▶ _WORK TASK_:
Print all records exactly, pictures left out.

__________________________________________________

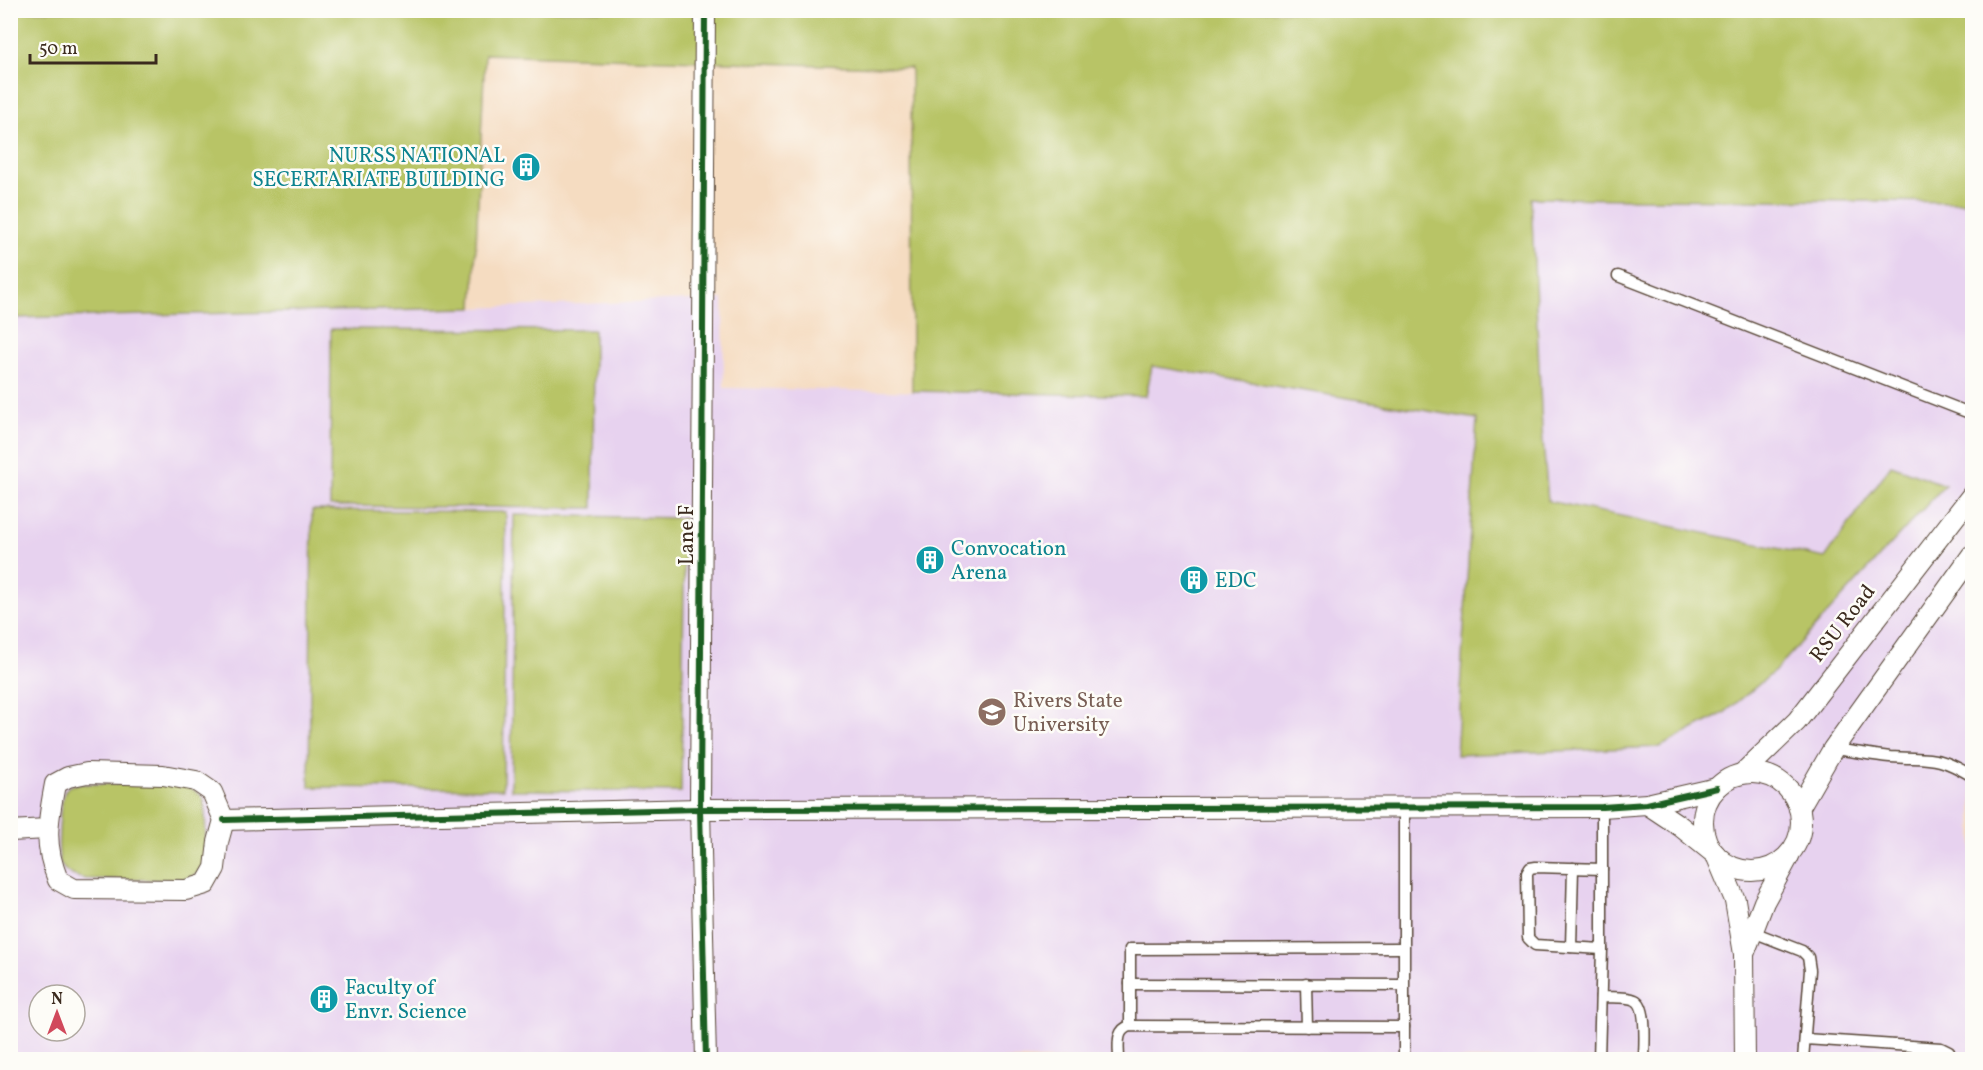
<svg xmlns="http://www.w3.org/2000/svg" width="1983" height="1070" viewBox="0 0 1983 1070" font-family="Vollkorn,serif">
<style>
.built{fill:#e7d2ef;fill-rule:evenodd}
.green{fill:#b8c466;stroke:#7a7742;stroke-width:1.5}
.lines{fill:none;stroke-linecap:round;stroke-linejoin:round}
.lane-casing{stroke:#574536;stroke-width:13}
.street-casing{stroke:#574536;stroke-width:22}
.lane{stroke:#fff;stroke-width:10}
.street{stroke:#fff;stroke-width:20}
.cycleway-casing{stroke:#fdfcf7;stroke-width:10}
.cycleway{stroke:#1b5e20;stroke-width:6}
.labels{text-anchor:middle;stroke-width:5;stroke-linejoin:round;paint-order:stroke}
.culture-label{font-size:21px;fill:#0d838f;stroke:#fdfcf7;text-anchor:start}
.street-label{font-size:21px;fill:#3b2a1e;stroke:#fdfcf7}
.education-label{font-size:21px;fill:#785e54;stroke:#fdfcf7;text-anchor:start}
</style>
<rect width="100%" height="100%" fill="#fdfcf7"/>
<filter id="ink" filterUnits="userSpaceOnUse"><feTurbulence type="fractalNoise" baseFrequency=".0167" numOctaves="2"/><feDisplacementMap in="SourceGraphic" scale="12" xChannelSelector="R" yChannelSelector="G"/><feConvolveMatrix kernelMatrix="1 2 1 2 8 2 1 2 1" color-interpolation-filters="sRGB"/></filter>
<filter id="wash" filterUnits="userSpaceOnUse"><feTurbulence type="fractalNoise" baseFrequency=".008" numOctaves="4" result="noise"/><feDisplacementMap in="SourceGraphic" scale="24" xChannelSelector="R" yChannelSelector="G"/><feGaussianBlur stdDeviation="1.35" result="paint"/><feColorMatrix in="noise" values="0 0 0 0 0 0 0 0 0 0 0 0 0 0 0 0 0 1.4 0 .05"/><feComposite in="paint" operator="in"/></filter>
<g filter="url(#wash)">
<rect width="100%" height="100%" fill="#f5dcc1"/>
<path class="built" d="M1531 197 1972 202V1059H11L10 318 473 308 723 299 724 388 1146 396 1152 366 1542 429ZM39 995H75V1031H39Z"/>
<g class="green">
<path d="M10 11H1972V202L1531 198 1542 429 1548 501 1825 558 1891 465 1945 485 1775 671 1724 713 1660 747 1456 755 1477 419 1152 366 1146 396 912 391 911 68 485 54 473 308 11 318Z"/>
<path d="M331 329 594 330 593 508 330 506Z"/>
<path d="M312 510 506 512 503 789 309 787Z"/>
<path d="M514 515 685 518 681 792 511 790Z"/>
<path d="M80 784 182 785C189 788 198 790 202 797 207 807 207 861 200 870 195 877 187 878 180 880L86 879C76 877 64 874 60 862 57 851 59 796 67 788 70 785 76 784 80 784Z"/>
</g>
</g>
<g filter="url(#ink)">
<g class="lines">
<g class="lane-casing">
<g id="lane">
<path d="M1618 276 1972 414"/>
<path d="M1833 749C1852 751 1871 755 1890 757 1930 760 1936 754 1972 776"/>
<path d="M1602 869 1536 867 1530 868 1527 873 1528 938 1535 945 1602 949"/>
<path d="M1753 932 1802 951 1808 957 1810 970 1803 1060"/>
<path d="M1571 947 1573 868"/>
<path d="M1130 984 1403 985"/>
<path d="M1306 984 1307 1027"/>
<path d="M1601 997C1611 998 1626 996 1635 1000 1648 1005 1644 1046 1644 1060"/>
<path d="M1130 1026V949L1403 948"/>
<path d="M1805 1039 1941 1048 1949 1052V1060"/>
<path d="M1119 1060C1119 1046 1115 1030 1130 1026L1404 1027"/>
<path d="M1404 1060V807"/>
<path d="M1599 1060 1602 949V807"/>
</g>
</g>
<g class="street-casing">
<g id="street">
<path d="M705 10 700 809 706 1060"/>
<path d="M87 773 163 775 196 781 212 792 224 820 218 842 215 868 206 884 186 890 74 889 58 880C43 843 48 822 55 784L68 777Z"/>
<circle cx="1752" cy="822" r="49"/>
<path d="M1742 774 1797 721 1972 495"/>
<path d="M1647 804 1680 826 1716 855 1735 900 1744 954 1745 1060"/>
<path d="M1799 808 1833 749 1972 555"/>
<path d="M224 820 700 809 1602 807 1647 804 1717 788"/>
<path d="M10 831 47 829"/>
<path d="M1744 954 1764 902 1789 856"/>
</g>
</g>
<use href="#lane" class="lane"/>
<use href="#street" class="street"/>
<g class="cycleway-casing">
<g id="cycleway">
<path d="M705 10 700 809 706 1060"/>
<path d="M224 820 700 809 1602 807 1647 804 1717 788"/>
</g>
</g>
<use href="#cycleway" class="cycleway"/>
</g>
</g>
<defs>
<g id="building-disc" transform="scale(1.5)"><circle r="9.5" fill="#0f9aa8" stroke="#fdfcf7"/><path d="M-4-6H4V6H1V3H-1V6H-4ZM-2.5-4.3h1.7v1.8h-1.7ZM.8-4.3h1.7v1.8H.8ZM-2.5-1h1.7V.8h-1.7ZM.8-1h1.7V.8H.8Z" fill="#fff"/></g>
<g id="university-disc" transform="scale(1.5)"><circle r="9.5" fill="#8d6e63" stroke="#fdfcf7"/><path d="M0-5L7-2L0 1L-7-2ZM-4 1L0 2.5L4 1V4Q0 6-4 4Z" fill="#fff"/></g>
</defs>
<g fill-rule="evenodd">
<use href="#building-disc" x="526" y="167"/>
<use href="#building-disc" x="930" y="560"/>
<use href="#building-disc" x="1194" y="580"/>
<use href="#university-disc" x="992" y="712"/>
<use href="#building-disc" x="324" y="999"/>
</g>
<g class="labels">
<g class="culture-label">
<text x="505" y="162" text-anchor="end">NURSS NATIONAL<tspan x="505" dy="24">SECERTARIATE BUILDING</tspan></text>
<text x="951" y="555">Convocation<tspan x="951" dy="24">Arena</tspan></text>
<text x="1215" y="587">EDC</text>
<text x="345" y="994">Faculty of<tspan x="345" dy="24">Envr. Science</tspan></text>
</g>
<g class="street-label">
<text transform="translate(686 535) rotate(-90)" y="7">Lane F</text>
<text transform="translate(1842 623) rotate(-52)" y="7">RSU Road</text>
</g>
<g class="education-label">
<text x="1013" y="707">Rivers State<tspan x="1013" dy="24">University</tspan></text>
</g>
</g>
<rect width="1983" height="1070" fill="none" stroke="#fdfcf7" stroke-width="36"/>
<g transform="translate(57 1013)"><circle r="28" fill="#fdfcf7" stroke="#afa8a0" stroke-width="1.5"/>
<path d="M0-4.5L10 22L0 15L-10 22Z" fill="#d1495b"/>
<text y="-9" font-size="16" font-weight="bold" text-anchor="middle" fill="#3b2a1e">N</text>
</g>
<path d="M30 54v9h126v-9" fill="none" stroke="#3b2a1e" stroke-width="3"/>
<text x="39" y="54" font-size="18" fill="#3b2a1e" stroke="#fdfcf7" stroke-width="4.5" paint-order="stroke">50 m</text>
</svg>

__________________________________________________

▶ _WRITTEN REPLY_:
<svg xmlns="http://www.w3.org/2000/svg" width="1983" height="1070" viewBox="0 0 1983 1070" font-family="Vollkorn,serif">
<style>
.built{fill:#e7d2ef;fill-rule:evenodd}
.green{fill:#b8c466;stroke:#7a7742;stroke-width:1.5}
.lines{fill:none;stroke-linecap:round;stroke-linejoin:round}
.lane-casing{stroke:#574536;stroke-width:13}
.street-casing{stroke:#574536;stroke-width:22}
.lane{stroke:#fff;stroke-width:10}
.street{stroke:#fff;stroke-width:20}
.cycleway-casing{stroke:#fdfcf7;stroke-width:10}
.cycleway{stroke:#1b5e20;stroke-width:6}
.labels{text-anchor:middle;stroke-width:5;stroke-linejoin:round;paint-order:stroke}
.culture-label{font-size:21px;fill:#0d838f;stroke:#fdfcf7;text-anchor:start}
.street-label{font-size:21px;fill:#3b2a1e;stroke:#fdfcf7}
.education-label{font-size:21px;fill:#785e54;stroke:#fdfcf7;text-anchor:start}
</style>
<rect width="100%" height="100%" fill="#fdfcf7"/>
<filter id="ink" filterUnits="userSpaceOnUse"><feTurbulence type="fractalNoise" baseFrequency=".0167" numOctaves="2"/><feDisplacementMap in="SourceGraphic" scale="12" xChannelSelector="R" yChannelSelector="G"/><feConvolveMatrix kernelMatrix="1 2 1 2 8 2 1 2 1" color-interpolation-filters="sRGB"/></filter>
<filter id="wash" filterUnits="userSpaceOnUse"><feTurbulence type="fractalNoise" baseFrequency=".008" numOctaves="4" result="noise"/><feDisplacementMap in="SourceGraphic" scale="24" xChannelSelector="R" yChannelSelector="G"/><feGaussianBlur stdDeviation="1.35" result="paint"/><feColorMatrix in="noise" values="0 0 0 0 0 0 0 0 0 0 0 0 0 0 0 0 0 1.4 0 .05"/><feComposite in="paint" operator="in"/></filter>
<g filter="url(#wash)">
<rect width="100%" height="100%" fill="#f5dcc1"/>
<path class="built" d="M1531 197 1972 202V1059H11L10 318 473 308 723 299 724 388 1146 396 1152 366 1542 429ZM39 995H75V1031H39Z"/>
<g class="green">
<path d="M10 11H1972V202L1531 198 1542 429 1548 501 1825 558 1891 465 1945 485 1775 671 1724 713 1660 747 1456 755 1477 419 1152 366 1146 396 912 391 911 68 485 54 473 308 11 318Z"/>
<path d="M331 329 594 330 593 508 330 506Z"/>
<path d="M312 510 506 512 503 789 309 787Z"/>
<path d="M514 515 685 518 681 792 511 790Z"/>
<path d="M80 784 182 785C189 788 198 790 202 797 207 807 207 861 200 870 195 877 187 878 180 880L86 879C76 877 64 874 60 862 57 851 59 796 67 788 70 785 76 784 80 784Z"/>
</g>
</g>
<g filter="url(#ink)">
<g class="lines">
<g class="lane-casing">
<g id="lane">
<path d="M1618 276 1972 414"/>
<path d="M1833 749C1852 751 1871 755 1890 757 1930 760 1936 754 1972 776"/>
<path d="M1602 869 1536 867 1530 868 1527 873 1528 938 1535 945 1602 949"/>
<path d="M1753 932 1802 951 1808 957 1810 970 1803 1060"/>
<path d="M1571 947 1573 868"/>
<path d="M1130 984 1403 985"/>
<path d="M1306 984 1307 1027"/>
<path d="M1601 997C1611 998 1626 996 1635 1000 1648 1005 1644 1046 1644 1060"/>
<path d="M1130 1026V949L1403 948"/>
<path d="M1805 1039 1941 1048 1949 1052V1060"/>
<path d="M1119 1060C1119 1046 1115 1030 1130 1026L1404 1027"/>
<path d="M1404 1060V807"/>
<path d="M1599 1060 1602 949V807"/>
</g>
</g>
<g class="street-casing">
<g id="street">
<path d="M705 10 700 809 706 1060"/>
<path d="M87 773 163 775 196 781 212 792 224 820 218 842 215 868 206 884 186 890 74 889 58 880C43 843 48 822 55 784L68 777Z"/>
<circle cx="1752" cy="822" r="49"/>
<path d="M1742 774 1797 721 1972 495"/>
<path d="M1647 804 1680 826 1716 855 1735 900 1744 954 1745 1060"/>
<path d="M1799 808 1833 749 1972 555"/>
<path d="M224 820 700 809 1602 807 1647 804 1717 788"/>
<path d="M10 831 47 829"/>
<path d="M1744 954 1764 902 1789 856"/>
</g>
</g>
<use href="#lane" class="lane"/>
<use href="#street" class="street"/>
<g class="cycleway-casing">
<g id="cycleway">
<path d="M705 10 700 809 706 1060"/>
<path d="M224 820 700 809 1602 807 1647 804 1717 788"/>
</g>
</g>
<use href="#cycleway" class="cycleway"/>
</g>
</g>
<defs>
<g id="building-disc" transform="scale(1.5)"><circle r="9.5" fill="#0f9aa8" stroke="#fdfcf7"/><path d="M-4-6H4V6H1V3H-1V6H-4ZM-2.5-4.3h1.7v1.8h-1.7ZM.8-4.3h1.7v1.8H.8ZM-2.5-1h1.7V.8h-1.7ZM.8-1h1.7V.8H.8Z" fill="#fff"/></g>
<g id="university-disc" transform="scale(1.5)"><circle r="9.5" fill="#8d6e63" stroke="#fdfcf7"/><path d="M0-5L7-2L0 1L-7-2ZM-4 1L0 2.5L4 1V4Q0 6-4 4Z" fill="#fff"/></g>
</defs>
<g fill-rule="evenodd">
<use href="#building-disc" x="526" y="167"/>
<use href="#building-disc" x="930" y="560"/>
<use href="#building-disc" x="1194" y="580"/>
<use href="#university-disc" x="992" y="712"/>
<use href="#building-disc" x="324" y="999"/>
</g>
<g class="labels">
<g class="culture-label">
<text x="505" y="162" text-anchor="end">NURSS NATIONAL<tspan x="505" dy="24">SECERTARIATE BUILDING</tspan></text>
<text x="951" y="555">Convocation<tspan x="951" dy="24">Arena</tspan></text>
<text x="1215" y="587">EDC</text>
<text x="345" y="994">Faculty of<tspan x="345" dy="24">Envr. Science</tspan></text>
</g>
<g class="street-label">
<text transform="translate(686 535) rotate(-90)" y="7">Lane F</text>
<text transform="translate(1842 623) rotate(-52)" y="7">RSU Road</text>
</g>
<g class="education-label">
<text x="1013" y="707">Rivers State<tspan x="1013" dy="24">University</tspan></text>
</g>
</g>
<rect width="1983" height="1070" fill="none" stroke="#fdfcf7" stroke-width="36"/>
<g transform="translate(57 1013)"><circle r="28" fill="#fdfcf7" stroke="#afa8a0" stroke-width="1.5"/>
<path d="M0-4.5L10 22L0 15L-10 22Z" fill="#d1495b"/>
<text y="-9" font-size="16" font-weight="bold" text-anchor="middle" fill="#3b2a1e">N</text>
</g>
<path d="M30 54v9h126v-9" fill="none" stroke="#3b2a1e" stroke-width="3"/>
<text x="39" y="54" font-size="18" fill="#3b2a1e" stroke="#fdfcf7" stroke-width="4.5" paint-order="stroke">50 m</text>
</svg>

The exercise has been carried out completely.